Por: GERARDO ALDANA GARCÍA
La literatura, desde el rico y exuberante, y a veces sintético universo de la narrativa, contiene la disciplina del minicuento. Igualmente, lo que algunos expertos llaman microcuento; en todo caso, uno y otro son hermanados bajo la característica de ser un relato breve, en el que se hace referencia a historias, bien sean reales o ficticias, al tiempo que asumen alguna temática única a lo largo de la obra. Se trata de un ejercicio de escritura que suele presentar a los personajes al inicio para desarrollar su papel en un espacio y tiempo determinados. Eso sí, el autor tiene el reto de contar la historia en muy pocas líneas, en brevísimas palabras. De hecho, hay concursos que imponen como requisito al participante, ofrecer el relato en no más de cien palabras. Pero el relato breve puede cobijar igualmente al dinámico mundo del periodismo, en donde los espacios para el texto de contenido son generalmente limitados, y ni se diga, de los titulares que deben tener la fuerza de motivar una entrada de impacto al lector, de cara a seducirlo hacia la página del artículo, la crónica o la columna periodística.
Y bajo el amparo y exigencia literaria del relato breve, quiero compartir con los lectores algunas miradas de la vida nacional o internacional que, como siempre, afectan al hombre.
El hombre fuerte de Venezuela, esposado frente al Palacio de Miraflores, llora la debilidad de sus fieles militares.
Los corruptos de mi gobierno son menos malos que los de Duque y Santos: Petro.
Colombia fue la mejor selección de la Copa América; Argentina la contempla desde el sitial de la reina.
La culpa es del gobierno que no autorizó a tiempo a nuestros camaradas anónimos para que pudiesen salir con nosotros a dar un paseo en camionetas escoltadas por la UNP.
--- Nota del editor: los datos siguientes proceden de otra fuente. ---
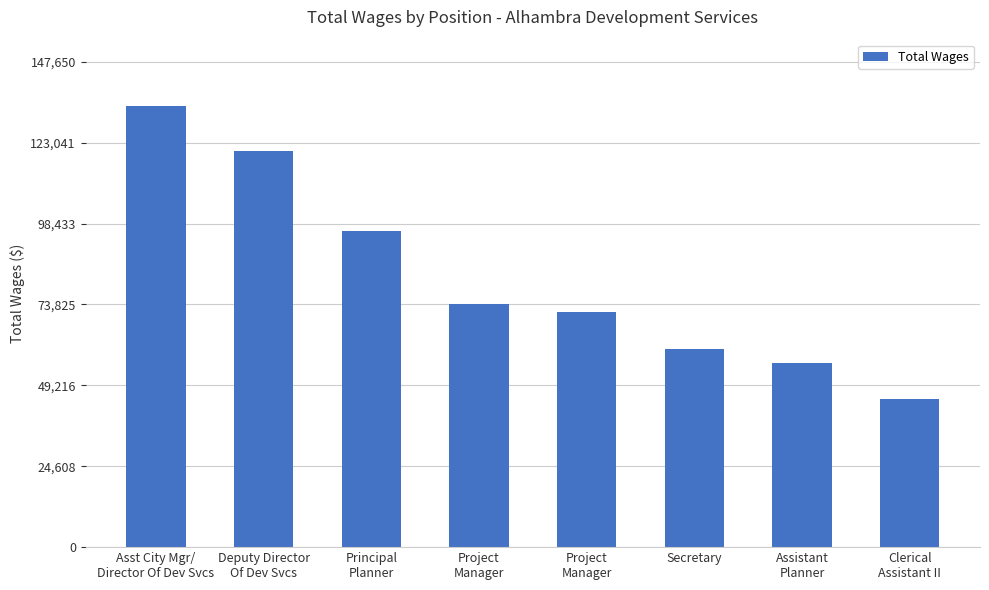

The chart shows a value of 27131 at Assistant
Planner. True or false?

False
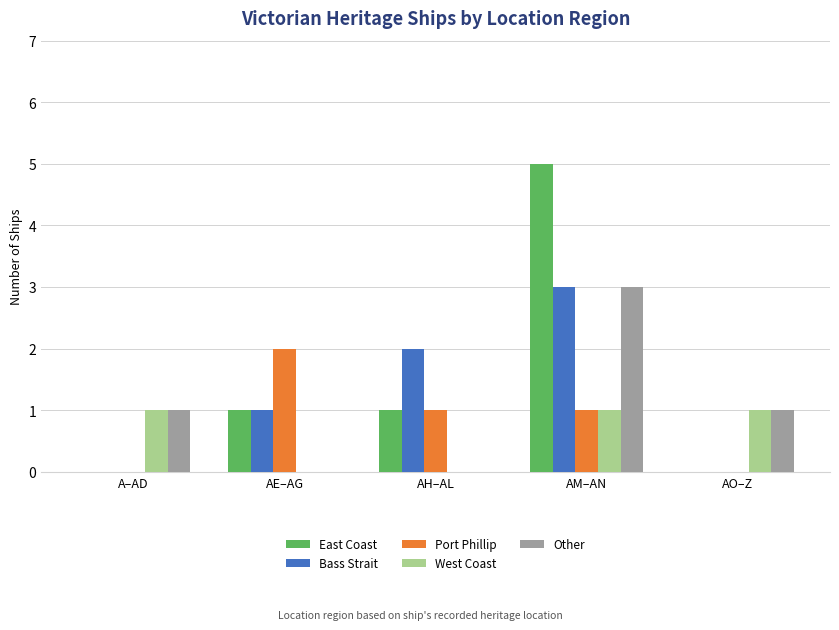

At which category is the sum across all series the highest?

AM–AN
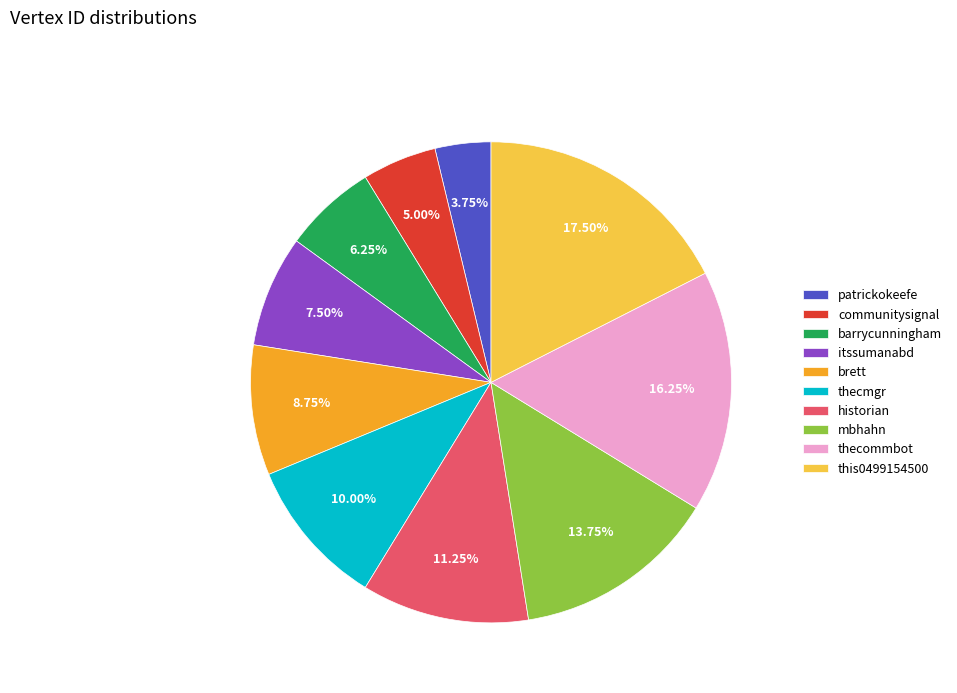

Is there a majority slice in this chart?

No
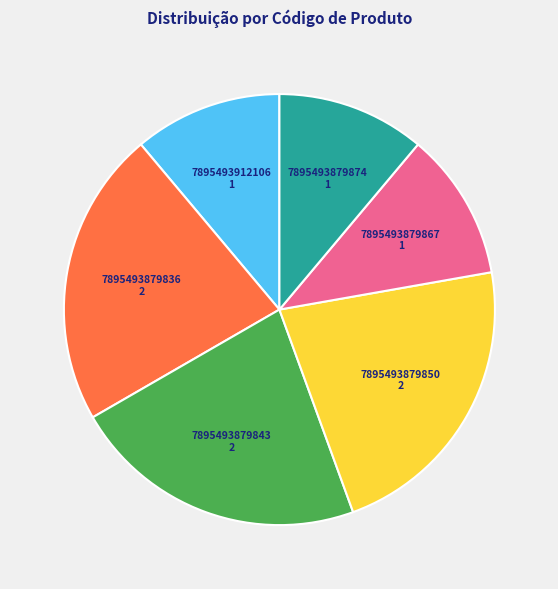

What is the ratio of the value at 7895493879843 to the value at 7895493879867?

2.0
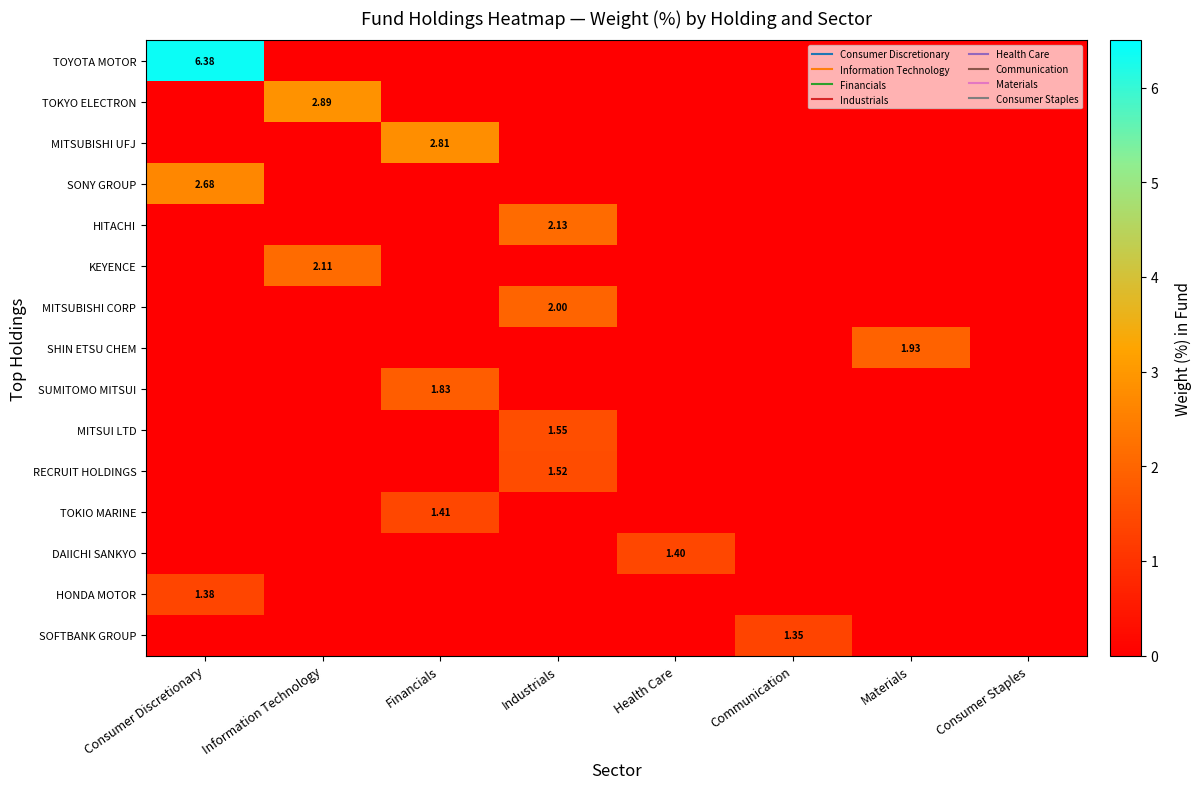

Rank the series at Communication from highest to lowest value.

SOFTBANK GROUP, TOYOTA MOTOR, TOKYO ELECTRON, MITSUBISHI UFJ, SONY GROUP, HITACHI, KEYENCE, MITSUBISHI CORP, SHIN ETSU CHEM, SUMITOMO MITSUI, MITSUI LTD, RECRUIT HOLDINGS, TOKIO MARINE, DAIICHI SANKYO, HONDA MOTOR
Los muertos en Gaza y Ucrania, como en Israel y Rusia, son siempre culpa de los primeros: Hamas, Putin y sus torpes aliados de América Latina.
El siguiente relato breve encarna lo contado por un niño en una de las versiones del Concurso Nacional de Minicuento Rodrigo Díaz Castañeda, en el municipio de Palermo – Huila.
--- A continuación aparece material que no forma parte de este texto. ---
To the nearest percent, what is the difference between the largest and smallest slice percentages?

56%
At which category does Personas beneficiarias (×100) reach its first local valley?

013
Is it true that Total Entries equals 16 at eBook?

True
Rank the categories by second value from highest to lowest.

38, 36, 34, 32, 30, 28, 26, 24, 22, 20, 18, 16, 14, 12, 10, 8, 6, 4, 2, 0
La mamá mandó al niño de seis años a la tienda, dándole un billete de $20.000. Traiga $8.000 en huevos, y pilas con las vueltas. El niño regresó con los huevos y tres pares de pilas Eveready.
Los siguientes son extractos de la novela El Niño de Las Cruces, autoría del suscrito columnista.
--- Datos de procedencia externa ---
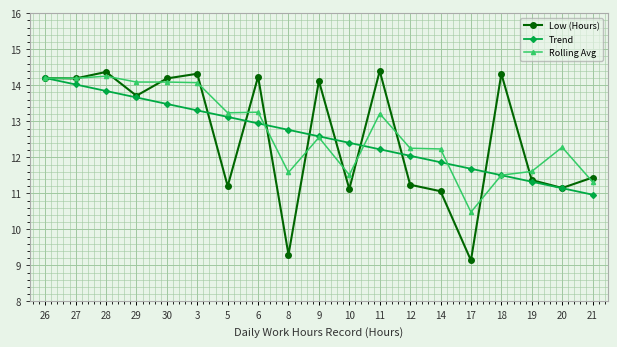

Where is the first local maximum for Low (Hours)?

28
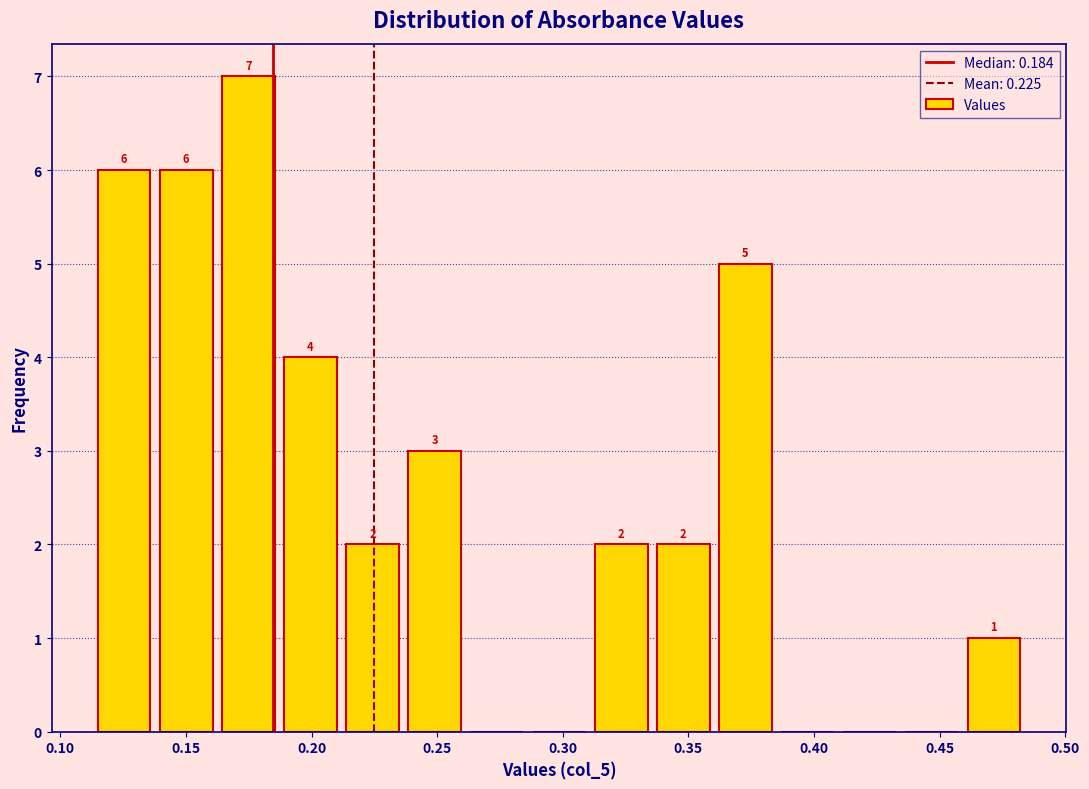

Which range on the x-axis has the tallest bar?

0.160 to 0.185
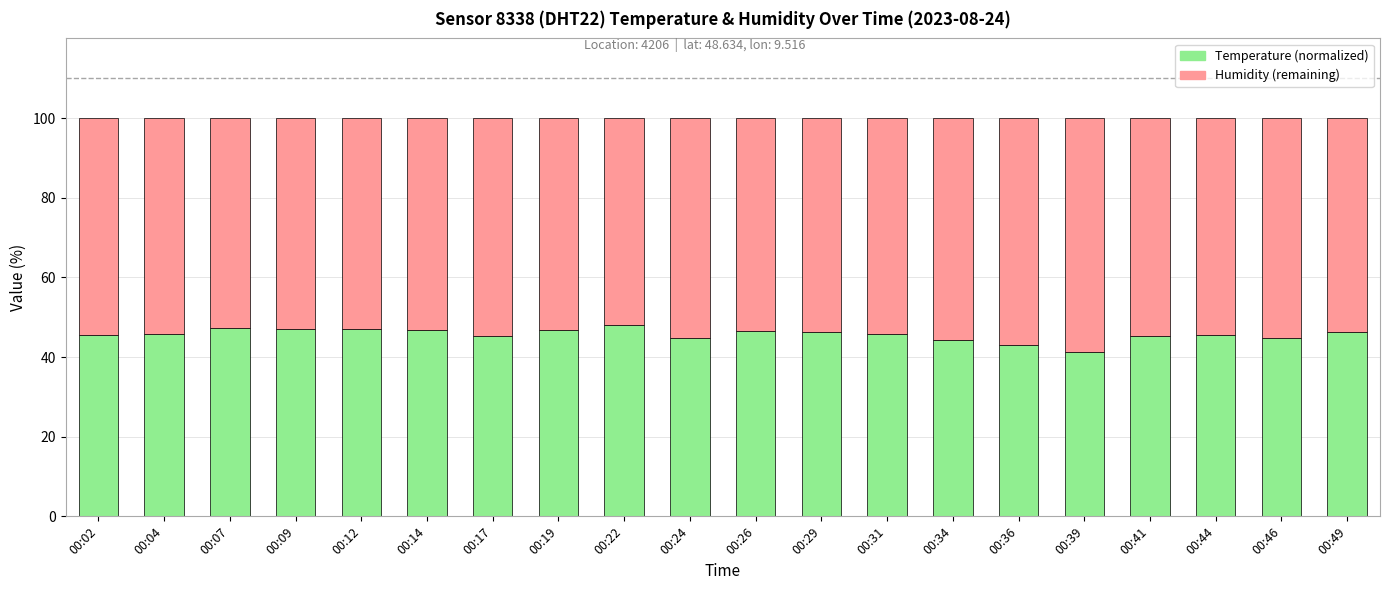

What is the total value across all series at 00:24?

100.0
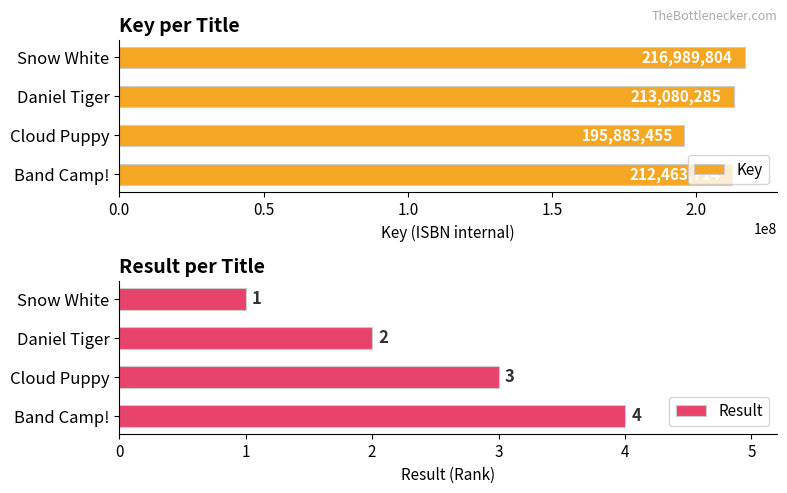

What is the sum of all Key values?

838417258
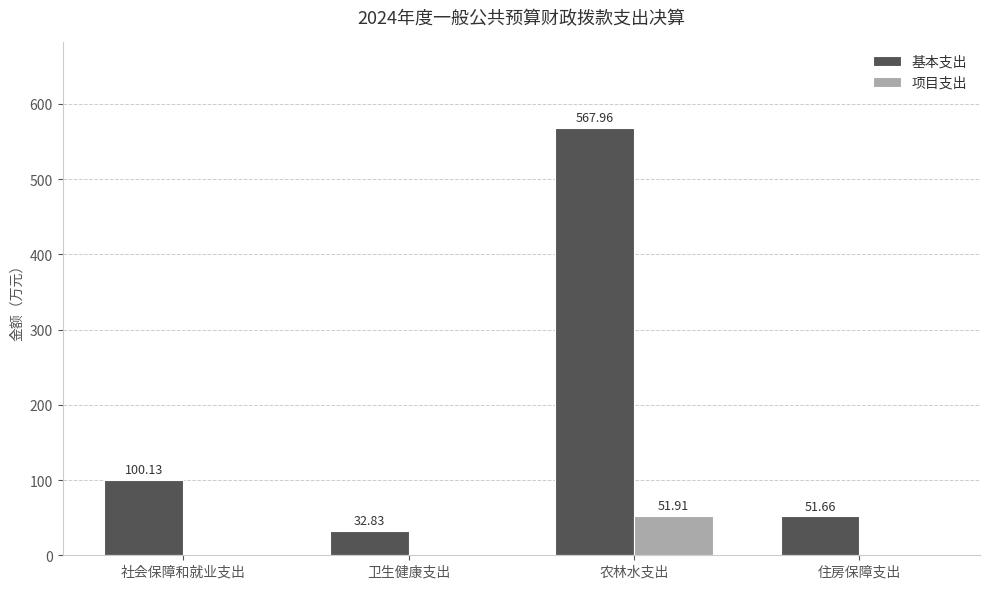

Reading left to right, list all the values displayed in this chart.

基本支出: 100.1	32.8	568.0	51.7
项目支出: 0.0	0.0	51.9	0.0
Yo no mato niños, ni mujeres embarazadas, comandante. Una lluvia de plomo cargó con el alma del desobediente miliciano.
Selva que mirando tus pies ves la llanura lejana donde el vate se inspiró para llamarte Tierra de Promesa, no dejes que la sangre de los hombres malos contagie tu savia, porque entonces nuestro valle será maldito.
Hay tanto dolor deambulando en esta selva que las hadas no cesan de llorar cada vez que consultan los archivos de la madre natura.
Este es su santuario, seguramente el lugar en donde todos vestidos de color de jungla se pierden a la vista extraña que no adivina el matrimonio que tienen con la selva, bendita madre que los acoge los exige, los alimenta y también los devora.
El trajín de la selva a lo largo de tres años de cautiverio había cargado su rostro de la rusticidad del monte inaccesible.
Los hombres y mujeres asaltados por la lluvia de la selva cubríamos nuestros miedos bajo las frondas centenarias. Unos al amparo del fusil, otros junto al árbol al que yacía atado su cuello, cual perro humillado.
El cadáver de un camarada que concitaba la atención de todos, ahora tan frío como los nervios del gatillero frente a su víctima, tampoco escapaba la guardia que custodiaba su mortaja.
La jungla sabe que ahora todos somos sus secuestrados. Solo la adormecida tropa y sus comandantes excitados sueñan un mañana con el poder en sus manos, y nosotros, desposeídos de la libertad, lloramos silenciosos la próxima muerte, tal vez la mía.